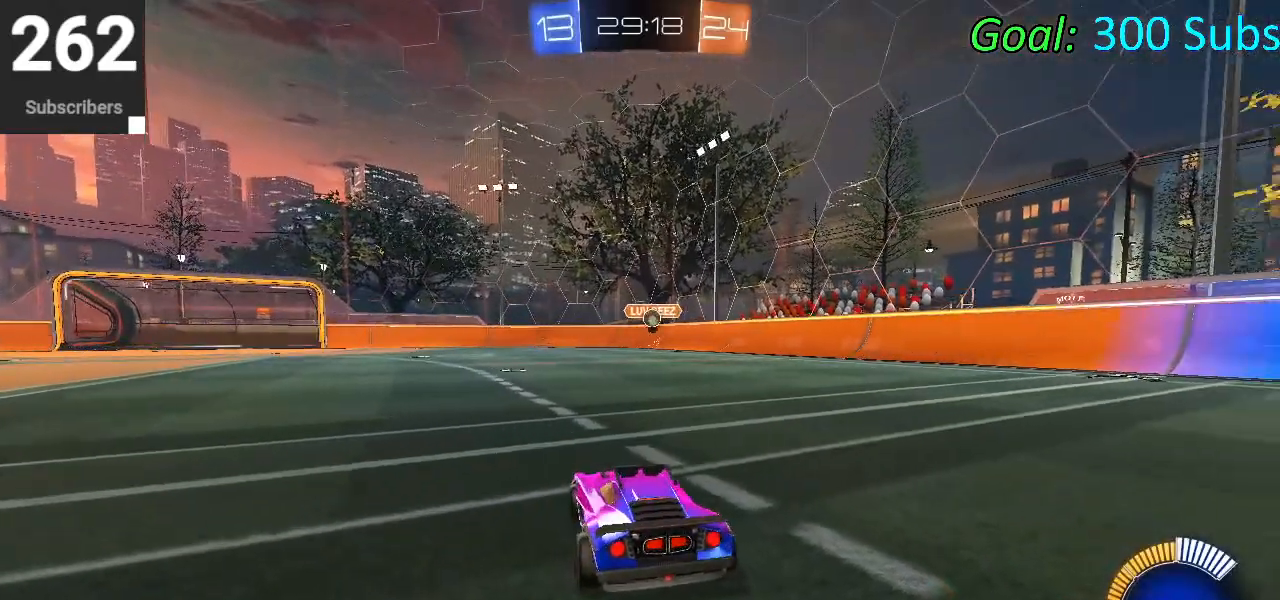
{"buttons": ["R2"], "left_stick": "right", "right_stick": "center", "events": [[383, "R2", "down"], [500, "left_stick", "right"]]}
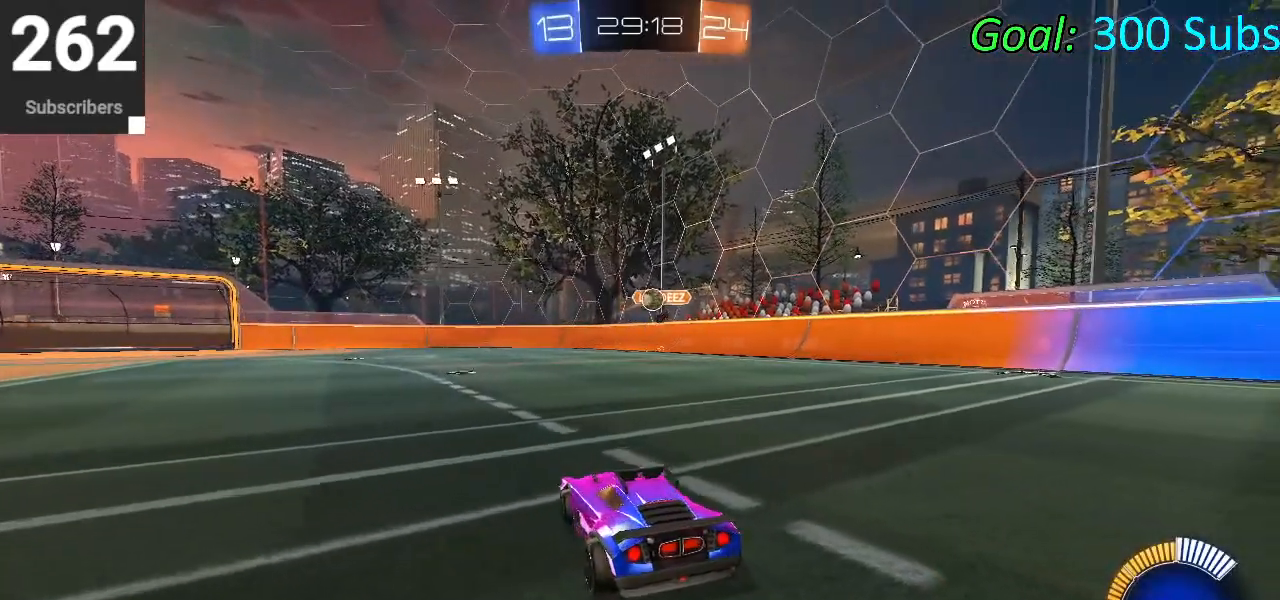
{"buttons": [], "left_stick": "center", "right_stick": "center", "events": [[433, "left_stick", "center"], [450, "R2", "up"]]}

* * *

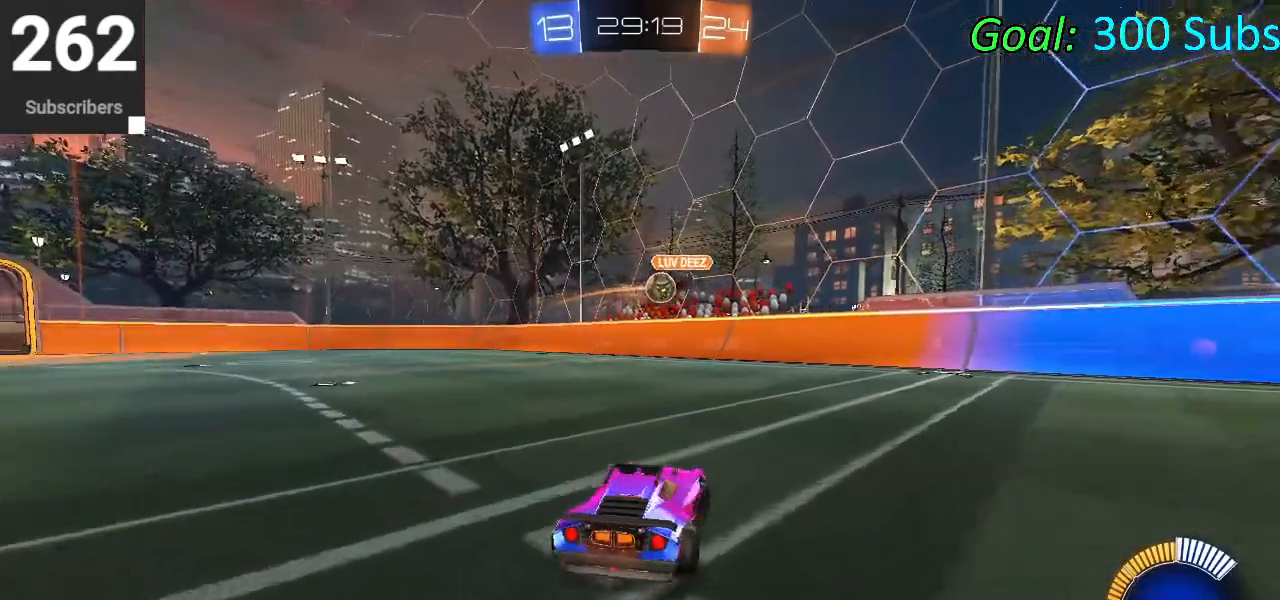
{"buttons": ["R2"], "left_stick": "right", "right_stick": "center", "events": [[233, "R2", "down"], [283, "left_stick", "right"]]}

==

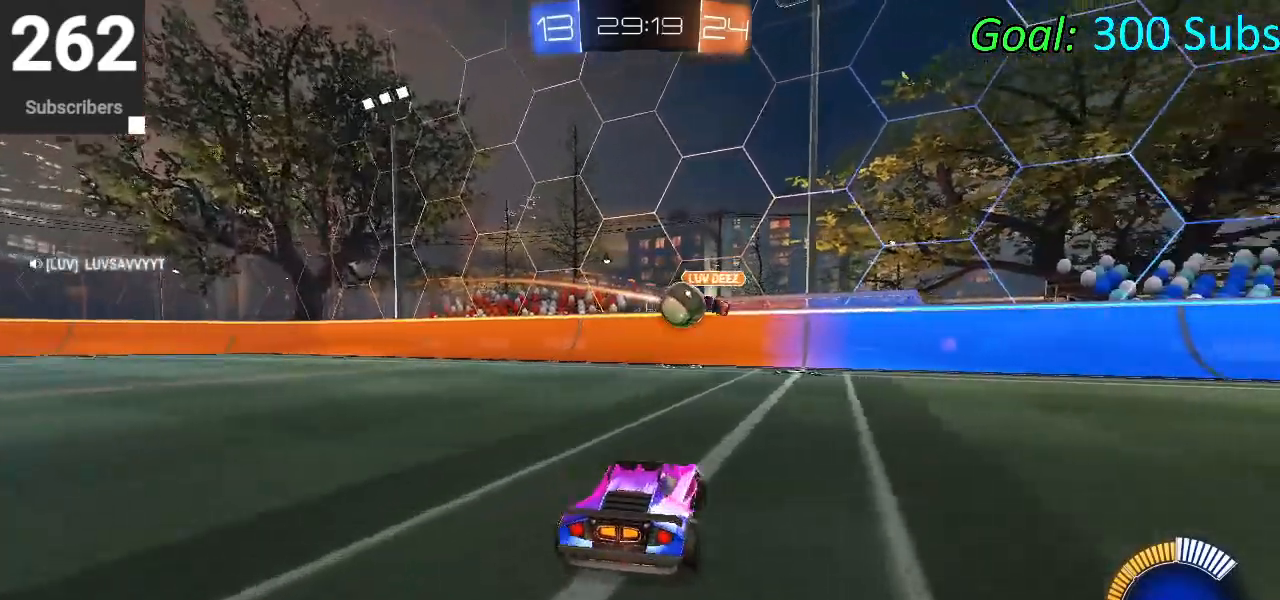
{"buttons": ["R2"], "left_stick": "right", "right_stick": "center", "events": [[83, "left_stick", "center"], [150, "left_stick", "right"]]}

TASK PROMPT - Among the lines above, please find those with "down" and copy them.

RESPONSE -
{"buttons": ["R2"], "left_stick": "right", "right_stick": "center", "events": [[383, "R2", "down"], [500, "left_stick", "right"]]}
{"buttons": ["R2"], "left_stick": "right", "right_stick": "center", "events": [[233, "R2", "down"], [283, "left_stick", "right"]]}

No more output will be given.